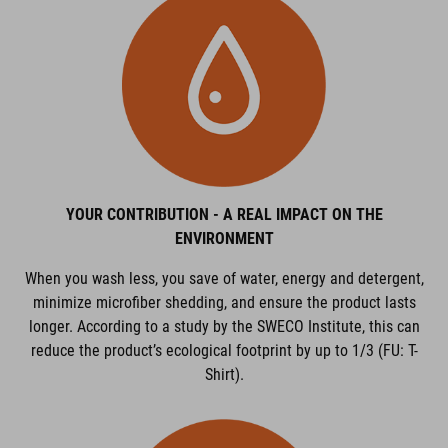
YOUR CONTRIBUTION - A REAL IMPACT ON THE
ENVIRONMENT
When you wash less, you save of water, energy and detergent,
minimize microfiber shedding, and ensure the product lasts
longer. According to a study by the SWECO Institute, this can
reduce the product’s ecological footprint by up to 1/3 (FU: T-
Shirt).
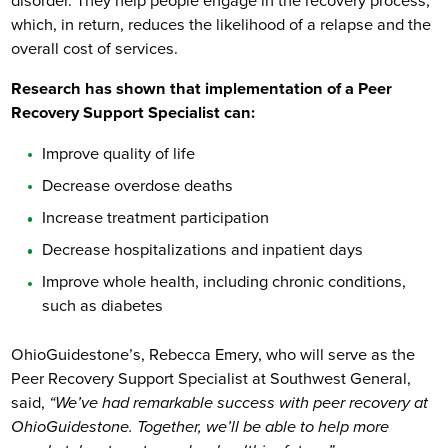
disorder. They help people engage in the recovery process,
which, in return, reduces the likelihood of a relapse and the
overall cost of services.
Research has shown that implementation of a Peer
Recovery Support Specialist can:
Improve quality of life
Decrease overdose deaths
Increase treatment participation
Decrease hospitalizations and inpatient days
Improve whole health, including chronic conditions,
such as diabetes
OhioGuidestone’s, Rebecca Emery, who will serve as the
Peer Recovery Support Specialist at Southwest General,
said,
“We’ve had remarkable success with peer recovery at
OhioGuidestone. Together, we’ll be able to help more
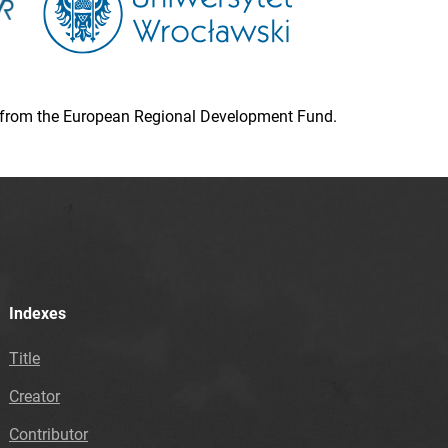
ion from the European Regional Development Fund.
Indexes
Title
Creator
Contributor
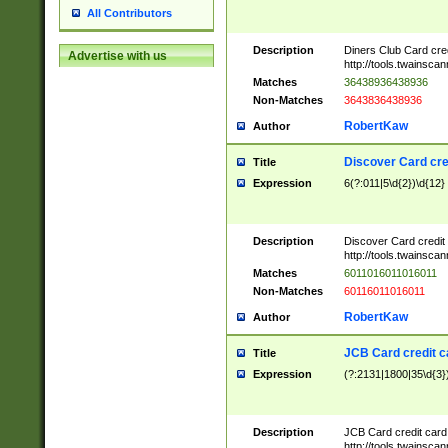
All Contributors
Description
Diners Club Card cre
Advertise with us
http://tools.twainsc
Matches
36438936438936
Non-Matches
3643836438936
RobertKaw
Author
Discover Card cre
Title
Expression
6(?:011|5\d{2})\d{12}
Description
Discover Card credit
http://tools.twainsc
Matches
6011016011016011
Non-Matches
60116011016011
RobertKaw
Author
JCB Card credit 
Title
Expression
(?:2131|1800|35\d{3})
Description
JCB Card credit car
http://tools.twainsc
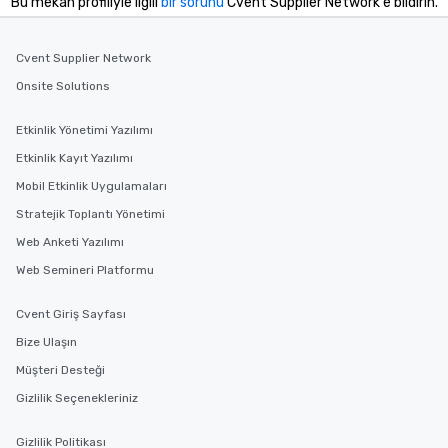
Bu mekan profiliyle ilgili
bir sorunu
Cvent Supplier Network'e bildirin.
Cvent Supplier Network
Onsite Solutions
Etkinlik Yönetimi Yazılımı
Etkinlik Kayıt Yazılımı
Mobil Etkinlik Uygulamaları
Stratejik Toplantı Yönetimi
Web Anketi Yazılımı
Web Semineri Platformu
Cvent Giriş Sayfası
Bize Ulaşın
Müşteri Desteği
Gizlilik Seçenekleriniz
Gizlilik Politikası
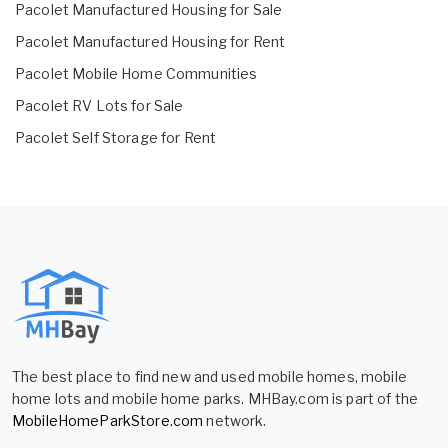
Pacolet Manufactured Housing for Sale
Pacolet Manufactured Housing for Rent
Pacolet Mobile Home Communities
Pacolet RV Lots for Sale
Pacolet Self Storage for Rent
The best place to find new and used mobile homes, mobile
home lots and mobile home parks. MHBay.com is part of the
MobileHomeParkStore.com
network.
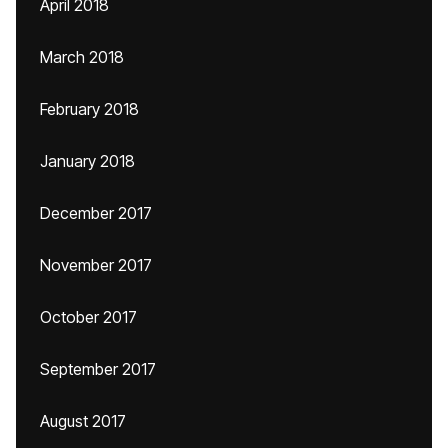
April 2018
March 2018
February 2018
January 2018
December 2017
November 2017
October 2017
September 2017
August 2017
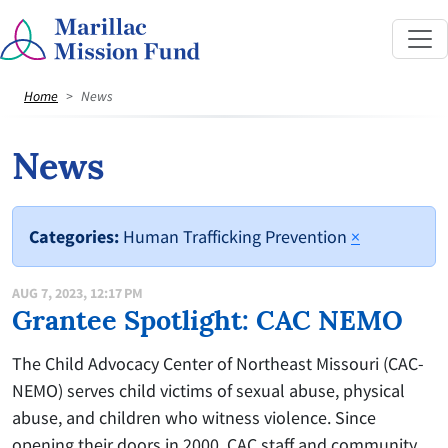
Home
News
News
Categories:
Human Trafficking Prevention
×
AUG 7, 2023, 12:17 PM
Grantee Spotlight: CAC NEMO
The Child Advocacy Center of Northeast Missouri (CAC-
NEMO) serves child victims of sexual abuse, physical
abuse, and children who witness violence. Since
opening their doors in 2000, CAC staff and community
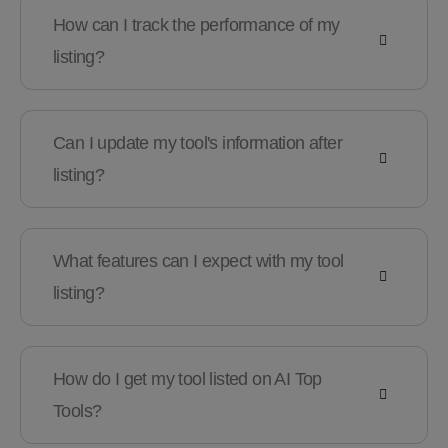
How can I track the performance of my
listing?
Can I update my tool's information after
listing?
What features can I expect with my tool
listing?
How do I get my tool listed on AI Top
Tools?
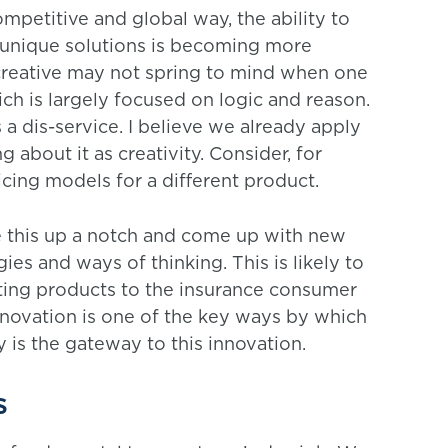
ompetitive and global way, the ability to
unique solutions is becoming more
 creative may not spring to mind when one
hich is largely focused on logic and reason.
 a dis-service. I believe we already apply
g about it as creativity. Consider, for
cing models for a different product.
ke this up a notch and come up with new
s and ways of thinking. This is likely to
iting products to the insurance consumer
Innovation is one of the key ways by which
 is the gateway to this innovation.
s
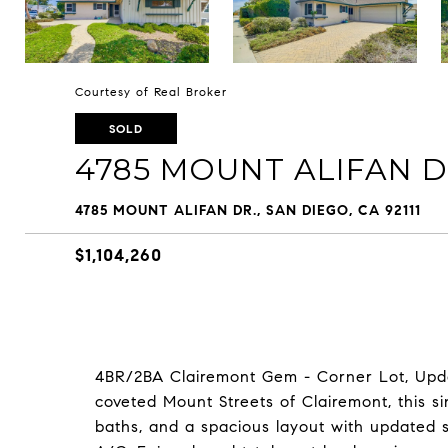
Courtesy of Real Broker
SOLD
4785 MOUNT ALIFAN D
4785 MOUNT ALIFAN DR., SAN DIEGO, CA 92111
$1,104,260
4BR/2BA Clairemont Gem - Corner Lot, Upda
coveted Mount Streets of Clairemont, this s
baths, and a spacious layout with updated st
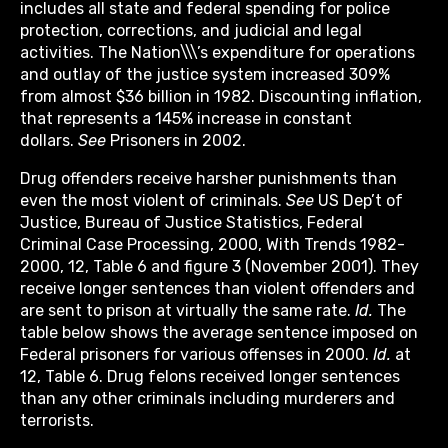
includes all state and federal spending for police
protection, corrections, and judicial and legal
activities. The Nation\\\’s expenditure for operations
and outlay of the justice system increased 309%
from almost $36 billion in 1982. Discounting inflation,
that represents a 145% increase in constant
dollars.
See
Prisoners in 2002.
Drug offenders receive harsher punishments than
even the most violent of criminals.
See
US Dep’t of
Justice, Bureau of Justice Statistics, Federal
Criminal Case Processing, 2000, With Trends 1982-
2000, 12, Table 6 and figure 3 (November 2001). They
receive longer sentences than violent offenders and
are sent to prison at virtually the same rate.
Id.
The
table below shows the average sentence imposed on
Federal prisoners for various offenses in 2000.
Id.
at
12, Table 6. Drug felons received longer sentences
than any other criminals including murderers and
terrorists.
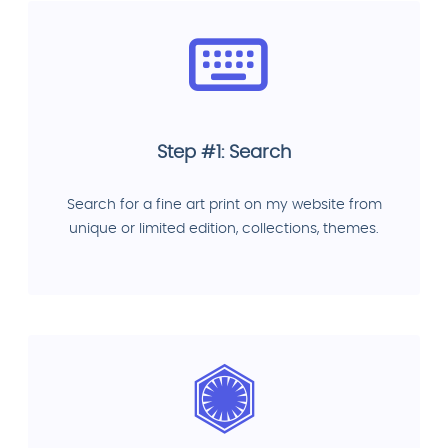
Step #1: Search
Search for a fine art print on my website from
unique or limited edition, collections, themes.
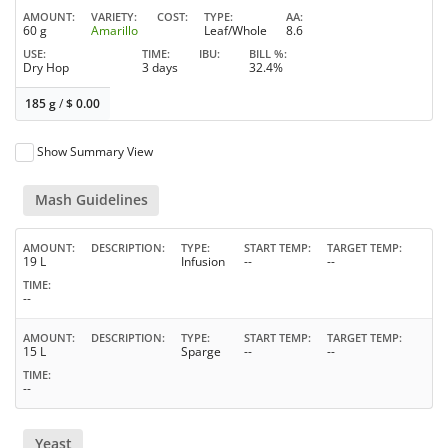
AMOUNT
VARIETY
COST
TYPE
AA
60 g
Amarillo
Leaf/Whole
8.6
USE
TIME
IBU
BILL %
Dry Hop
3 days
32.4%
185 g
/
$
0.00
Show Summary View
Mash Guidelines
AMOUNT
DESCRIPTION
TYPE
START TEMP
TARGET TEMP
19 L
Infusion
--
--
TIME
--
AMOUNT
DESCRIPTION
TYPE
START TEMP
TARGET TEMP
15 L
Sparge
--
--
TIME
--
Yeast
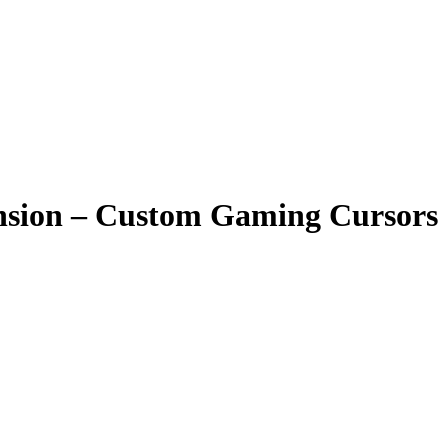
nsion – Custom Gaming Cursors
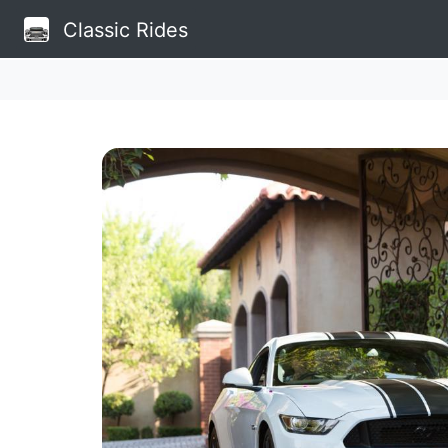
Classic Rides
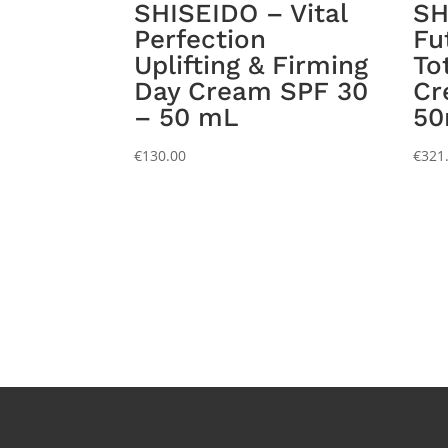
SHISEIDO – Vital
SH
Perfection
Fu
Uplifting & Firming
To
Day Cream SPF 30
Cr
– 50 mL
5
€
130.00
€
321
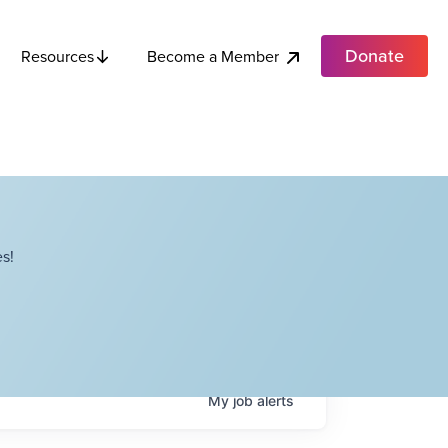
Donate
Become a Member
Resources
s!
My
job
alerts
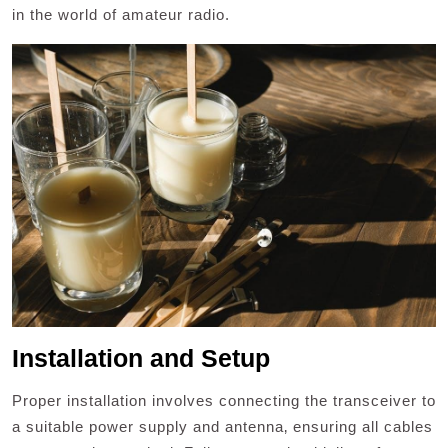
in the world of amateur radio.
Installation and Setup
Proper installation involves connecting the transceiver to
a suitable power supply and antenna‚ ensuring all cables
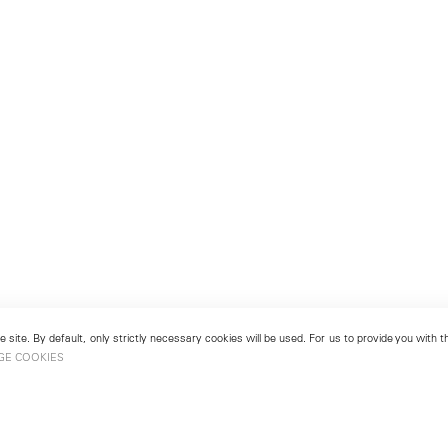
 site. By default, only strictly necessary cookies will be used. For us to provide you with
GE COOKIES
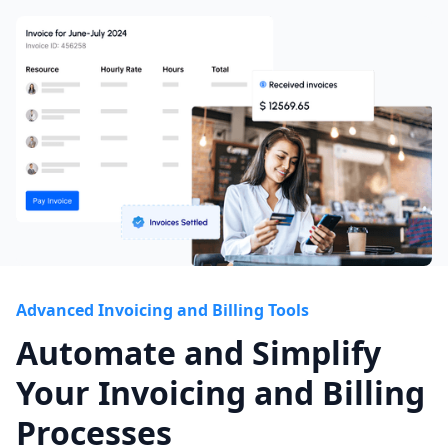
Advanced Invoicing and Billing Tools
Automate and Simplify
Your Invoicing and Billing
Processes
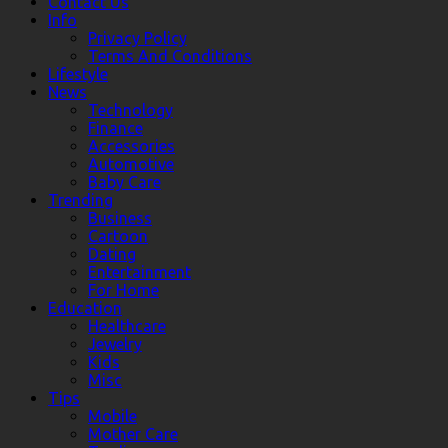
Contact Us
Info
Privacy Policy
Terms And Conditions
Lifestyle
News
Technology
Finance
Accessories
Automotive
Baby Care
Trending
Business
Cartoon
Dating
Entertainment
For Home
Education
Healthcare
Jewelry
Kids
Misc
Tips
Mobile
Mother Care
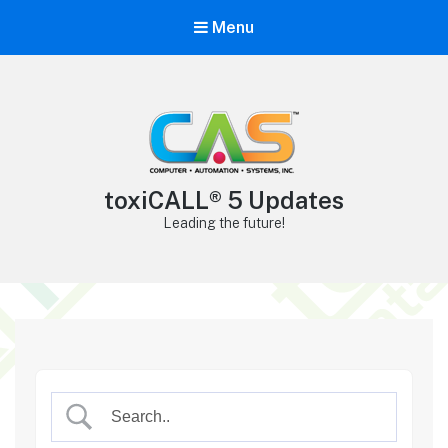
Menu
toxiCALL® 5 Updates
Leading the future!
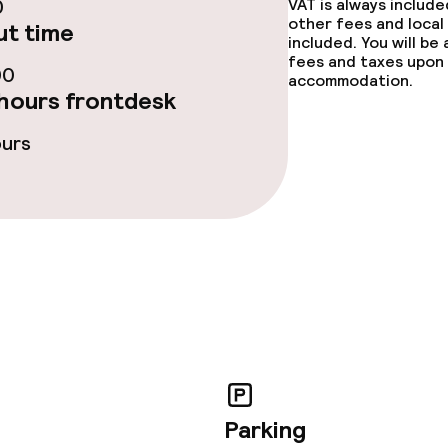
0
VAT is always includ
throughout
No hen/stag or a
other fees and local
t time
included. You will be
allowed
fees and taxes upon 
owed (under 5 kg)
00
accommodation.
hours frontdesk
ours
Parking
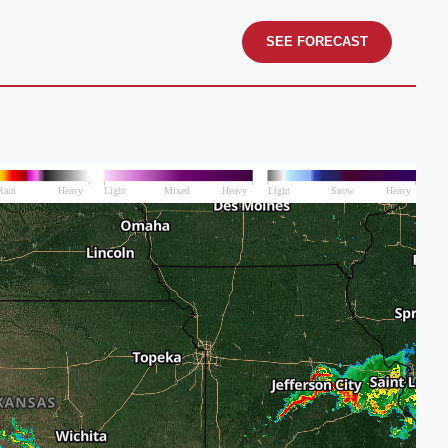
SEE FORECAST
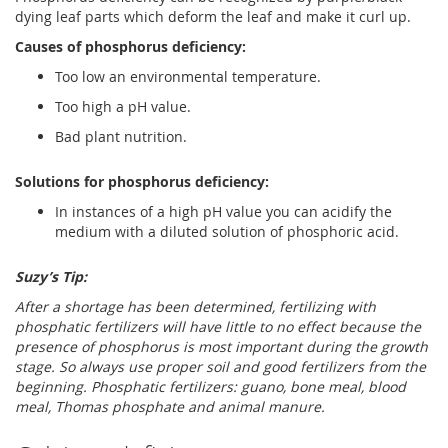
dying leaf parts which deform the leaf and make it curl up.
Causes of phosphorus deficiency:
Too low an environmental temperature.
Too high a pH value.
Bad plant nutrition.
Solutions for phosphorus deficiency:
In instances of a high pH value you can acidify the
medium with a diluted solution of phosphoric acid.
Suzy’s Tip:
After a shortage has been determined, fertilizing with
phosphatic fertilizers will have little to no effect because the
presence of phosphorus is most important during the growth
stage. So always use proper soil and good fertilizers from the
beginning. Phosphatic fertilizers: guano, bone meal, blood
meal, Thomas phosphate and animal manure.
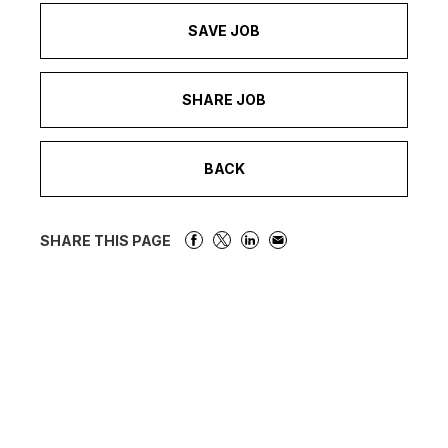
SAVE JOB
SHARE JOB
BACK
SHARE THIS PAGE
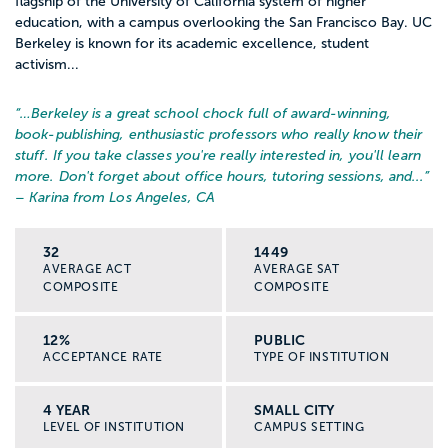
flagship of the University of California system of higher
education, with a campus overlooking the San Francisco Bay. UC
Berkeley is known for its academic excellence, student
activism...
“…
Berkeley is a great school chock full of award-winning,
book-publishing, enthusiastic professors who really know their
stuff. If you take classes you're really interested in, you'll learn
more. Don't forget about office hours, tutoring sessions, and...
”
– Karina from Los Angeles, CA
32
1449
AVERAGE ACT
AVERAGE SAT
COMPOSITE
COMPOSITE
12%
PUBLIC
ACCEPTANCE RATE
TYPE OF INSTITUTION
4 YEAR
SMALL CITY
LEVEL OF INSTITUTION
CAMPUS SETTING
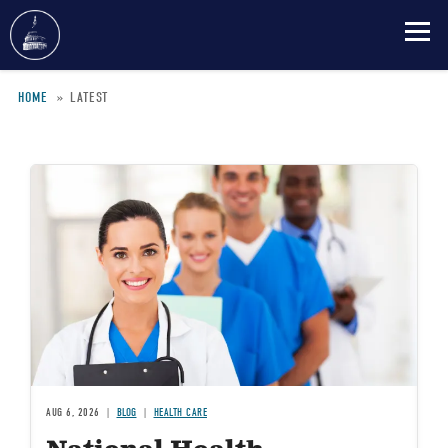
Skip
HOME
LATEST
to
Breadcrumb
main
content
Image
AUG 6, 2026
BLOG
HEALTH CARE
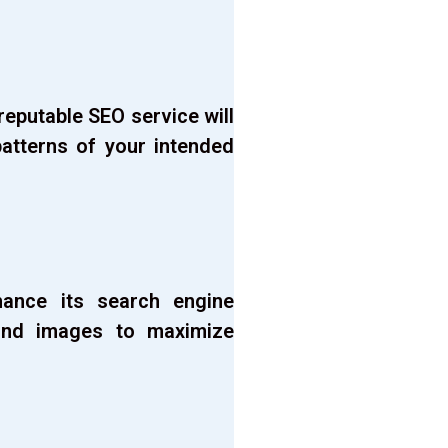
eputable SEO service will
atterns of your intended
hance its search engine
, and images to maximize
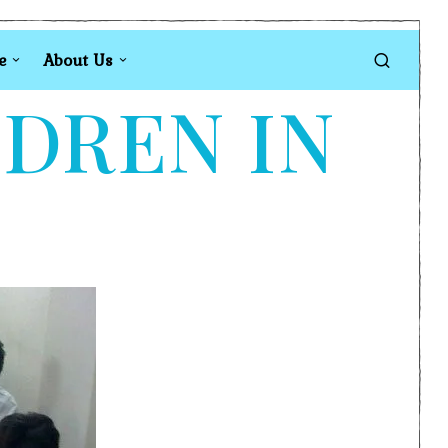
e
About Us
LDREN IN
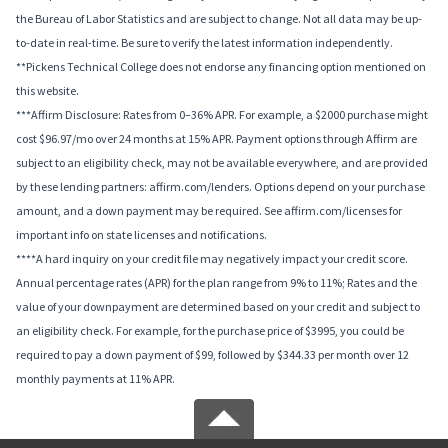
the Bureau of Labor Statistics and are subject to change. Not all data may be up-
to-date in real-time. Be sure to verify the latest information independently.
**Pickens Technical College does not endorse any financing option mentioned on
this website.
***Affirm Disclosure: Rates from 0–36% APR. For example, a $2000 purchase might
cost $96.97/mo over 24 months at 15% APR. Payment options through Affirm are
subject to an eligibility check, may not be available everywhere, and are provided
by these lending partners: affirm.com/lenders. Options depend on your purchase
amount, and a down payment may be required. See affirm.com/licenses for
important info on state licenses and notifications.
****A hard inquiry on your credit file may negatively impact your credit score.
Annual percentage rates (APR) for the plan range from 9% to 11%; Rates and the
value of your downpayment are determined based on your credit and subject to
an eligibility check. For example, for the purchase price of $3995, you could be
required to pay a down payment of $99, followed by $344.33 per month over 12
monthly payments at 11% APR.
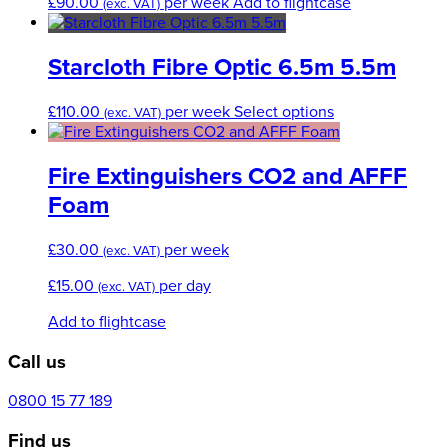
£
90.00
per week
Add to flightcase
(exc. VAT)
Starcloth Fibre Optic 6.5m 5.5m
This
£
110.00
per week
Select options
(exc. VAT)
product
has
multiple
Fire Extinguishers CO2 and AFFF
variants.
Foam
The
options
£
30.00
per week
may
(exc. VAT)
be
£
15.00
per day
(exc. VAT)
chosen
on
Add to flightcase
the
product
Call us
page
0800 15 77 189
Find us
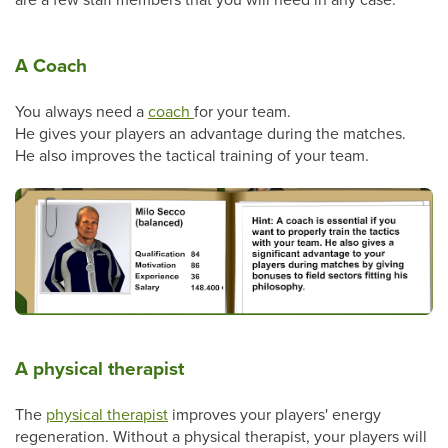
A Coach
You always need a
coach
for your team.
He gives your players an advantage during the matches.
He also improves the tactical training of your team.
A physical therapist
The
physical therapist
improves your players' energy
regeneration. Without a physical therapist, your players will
----------------
▶ [Exercise brief] Look above for the line containing "December 2017", then copy exactly from it through the line containing "The Child Advocacy", keeping both and leaving out pictures. Add nothing else.

▶ [Output]
December 2017
November 2017
October 2017
September 2017
August 2017
Home
News
News
Categories:
Human Trafficking Prevention
×
AUG 7, 2023, 12:17 PM
Grantee Spotlight: CAC NEMO
The Child Advocacy Center of Northeast Missouri (CAC-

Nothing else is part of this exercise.